_Supplied text_
------------------------------------------------

When hunting for solutions to problems with many variables it is important to examine two aspects of the process we use. The first is the search technique. How do we determine where to start looking and how do we adapt to the results we find to try again? Our search technique is recursive as one would expect of humans who learn from their errors. The second is our determination of what is optimal. How do we know that nearby alternative solutions aren't better? This translates as knowing when to stop searching, thus it is a recursion termination issue and falls into the problem of knowing when a computation is complete.
Consider the search technique first, though. If a problem to be solved has only one variable it is easy to describe an algorithm that works at finding a solution fairly well. Assume one resource is used and only a finite amount of it is available. If we use none of it we assign the variable a zero in the function that determines what we do with it. If we use all of it we assign unity to the variable. Some other value implies fractional use of the resource. The nature of the function is purposely left ambiguous here because it depends on the utility one derives from using the resource. It is whatever it is and doesn't matter much. What matters here is the domain of the function and not its range.
Now consider problem termination. In one variable we are already done. The iterations end when we don't know where to go next in our screening of the domain. When the differences between the middle value and the two extremes drop below some threshold, we are done and call the middle value the solution. There is no guarantee the solution is globally optimal, of course, but it is probably a good candidate. We might try a few more times using random starting points in the domain instead of the middle, but if we choose a finite number of retries, that problem also ends the same way.
Things become more complicated when the number of variables grows, though. Even at two variables we have an issue with the search technique. We use the same fractional domains [0, 1] for each of the variables and define the 'middle' as (½, ½). What are the extremes to be calculated in the approximation of a derivative, though? In two dimension a tangent line slope isn't enough to know the nature of the function range as it was for one dimension. We need something equivalent to a gradient operator where we don't have to make too many assumptions about continuity and the existence of derivatives along an arbitrary curve through the domain. We get this by creating a mesh of points to examine with the middle point being the start point for each iteration. The mesh points are always defined relative to this middle and get closer to it as the iteration step increases. In two dimensions we might pick the corners of a square and the midpoints on the edges of the square and use the middle of the square as the foot fo the iteration. That means a jump from one dimension to two increases the number of calculations from three to nine each time. It's not hard to see where this goes if the number of dimensions becomes much larger. In the computational sense, the problem is intractable and we won't bother trying to solve it that way.

------------------------------------------------

_Data extract_
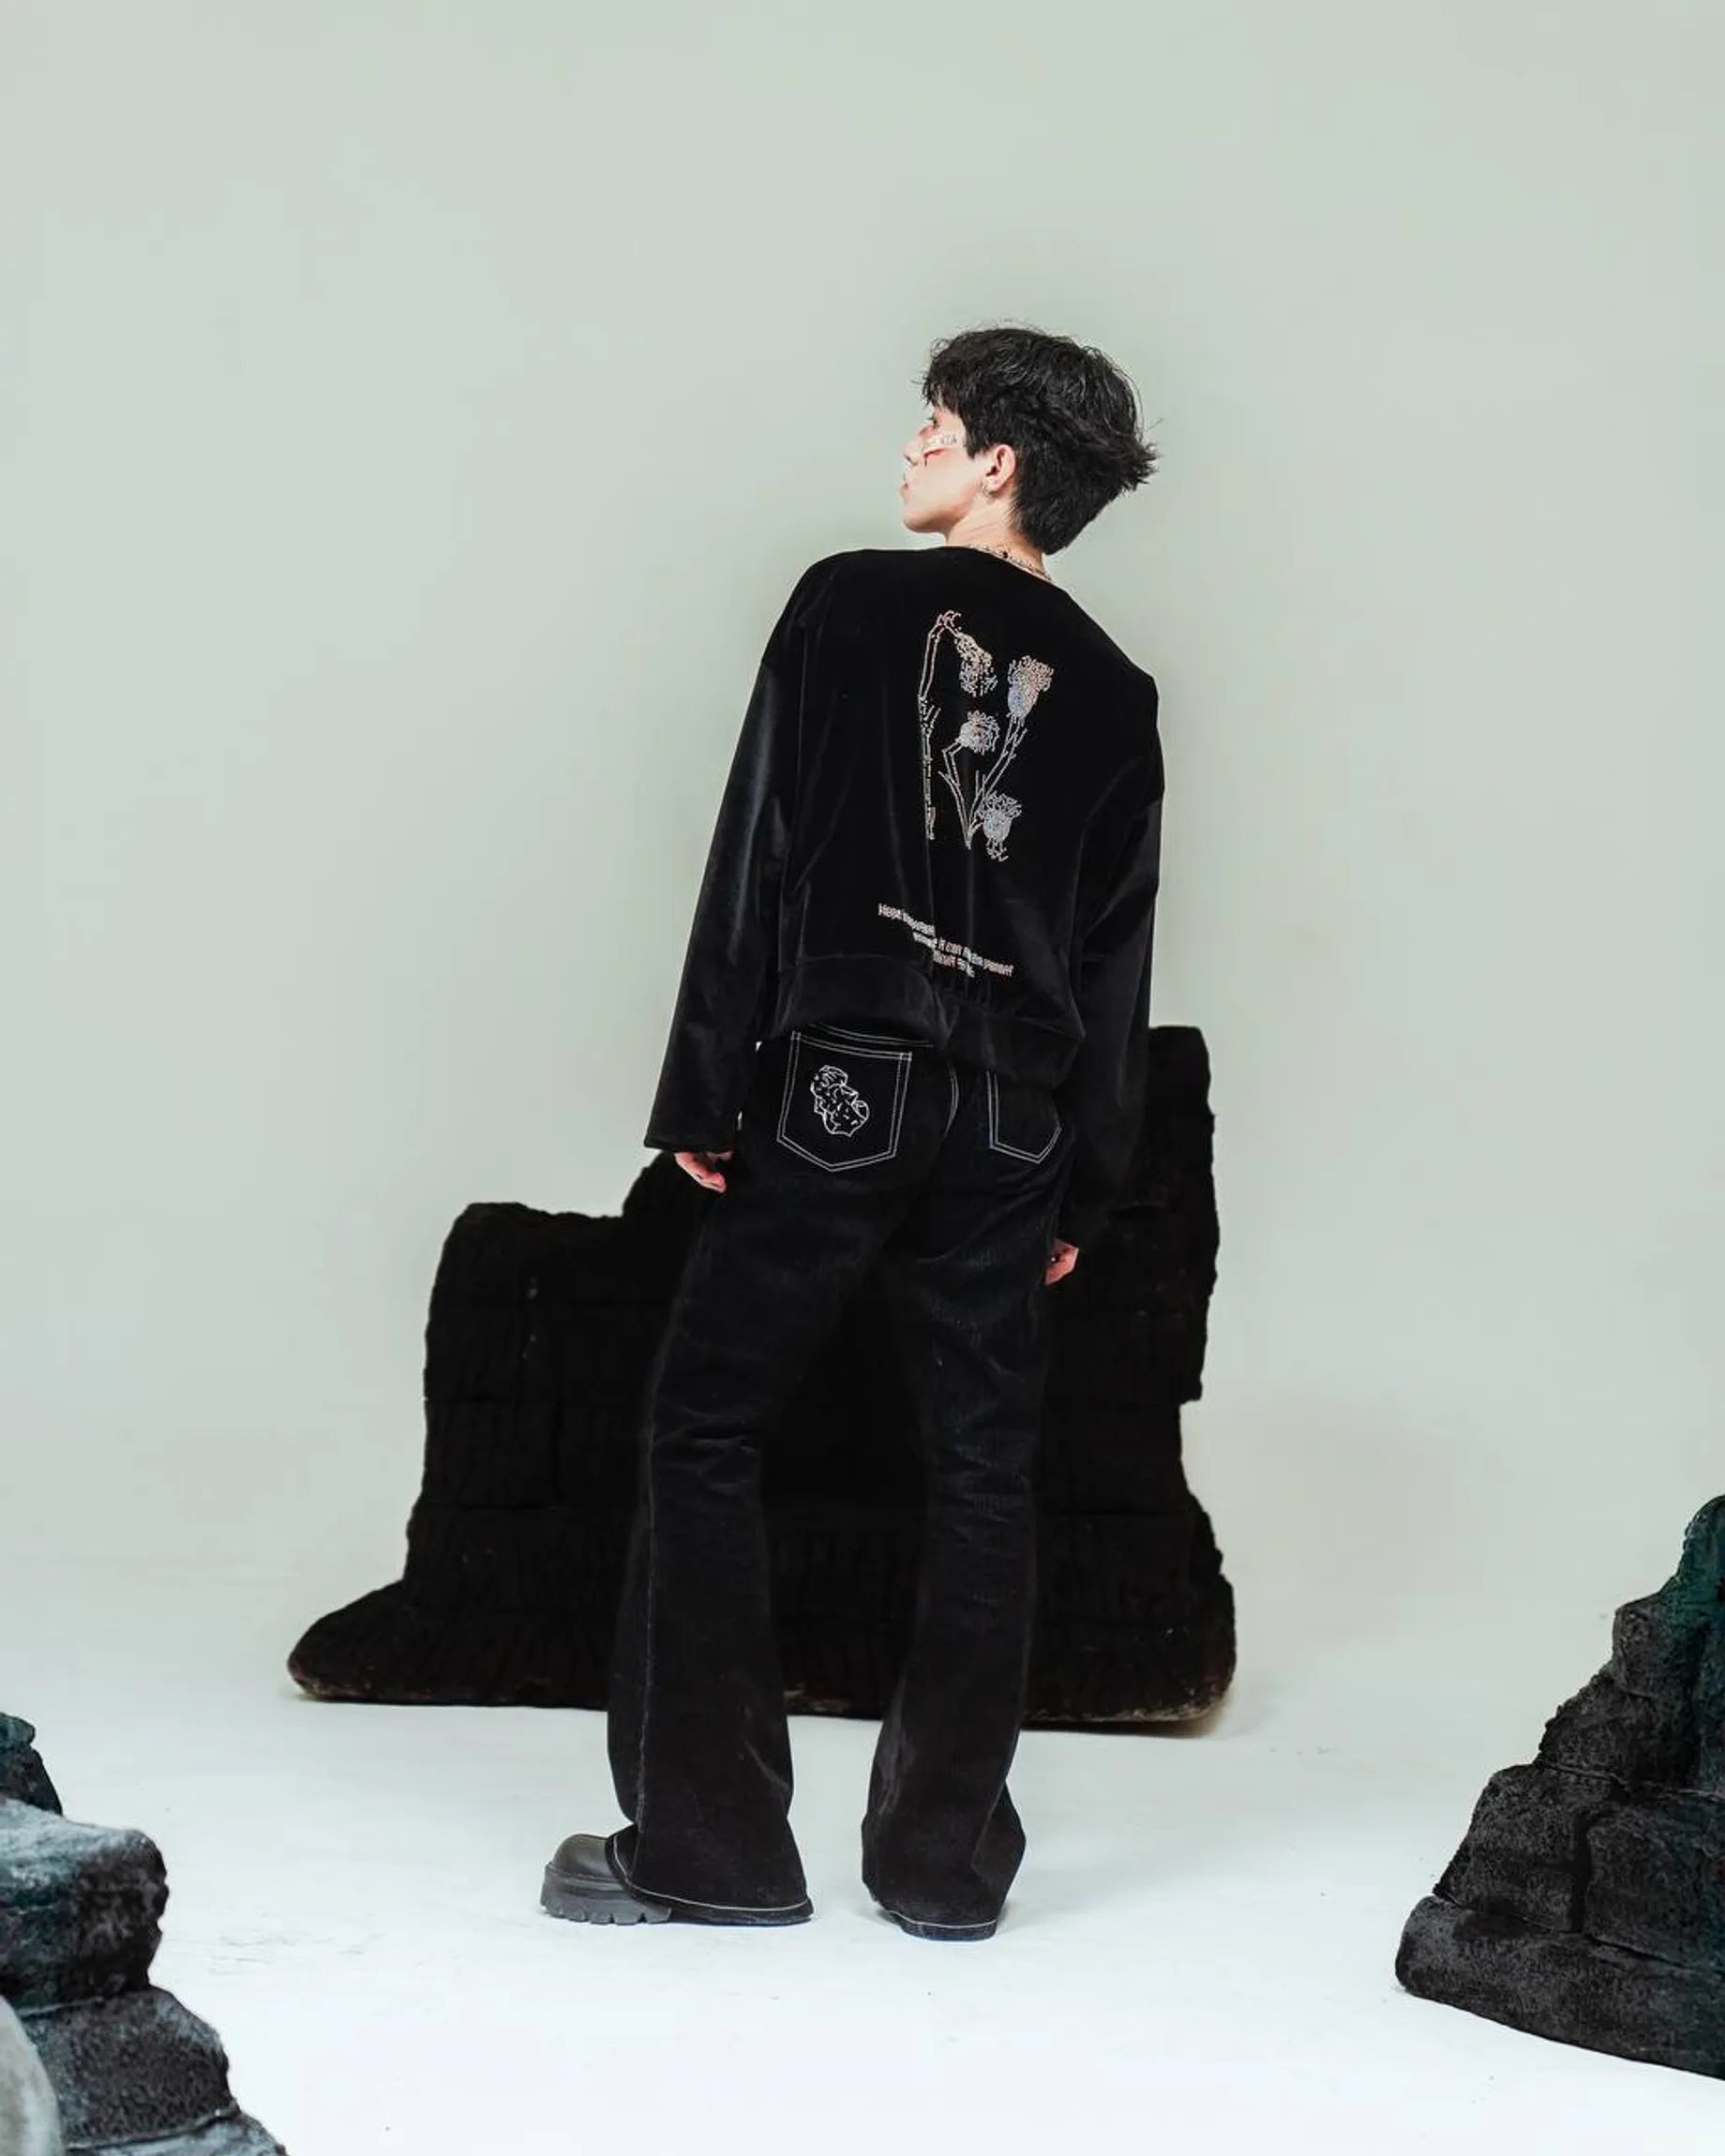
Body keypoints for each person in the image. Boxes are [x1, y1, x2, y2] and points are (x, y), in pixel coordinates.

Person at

------------------------------------------------

_Brief A_
Quote every sentence in the passage on searching for solutions that ends with a question mark.
_Brief B_
Answer these from the passage on searching for solutions:
(i) What value does the variable get when all of the resource is used?
(ii) What point is defined as the 'middle' for two variables?
(iii) Going from one dimension to two raises the number of calculations per iteration from what number to what number?
_Brief C_
Carry on the passage on searching for solutions, starting right after its final sentence.

_Answer box A_
1. "How do we determine where to start looking and how do we adapt to the results we find to try again?"
2. "How do we know that nearby alternative solutions aren't better?"
3. "What are the extremes to be calculated in the approximation of a derivative, though?"

_Answer box B_
(i) Unity.
(ii) (½, ½).
(iii) From three to nine.

_Answer box C_
In two dimensions we might use our nine point mesh and be able to terminate our search much like we did in one dimension. We might even use a similar approach to test whether the solution we find is locally or globally optimal. In a theoretical sense, the search techniques and termination strategies can be the same even though we know the problem will take a lot longer to calculate if the function is messy.
In higher dimensional problems a more likely search technique we will use involves choosing random points near the foot of the iteration and examining them as our mesh. We can choose a finite number to test and approximate the gradient operator. Doing it this way keeps the problem tractable, but sacrifices exactness regarding where the next iteration of the search can go. If through randomness we wind up testing one region of the domain better than another, our next iteration will be biased. We mitigate this risk through statistical measures and only move to the next step when the quality of the test points is sufficient. In this, though, we make it a little more difficult to know when our problem ends. We can be reasonably certain it WILL end, but it is hard to predict when beyond a probabilistic statement.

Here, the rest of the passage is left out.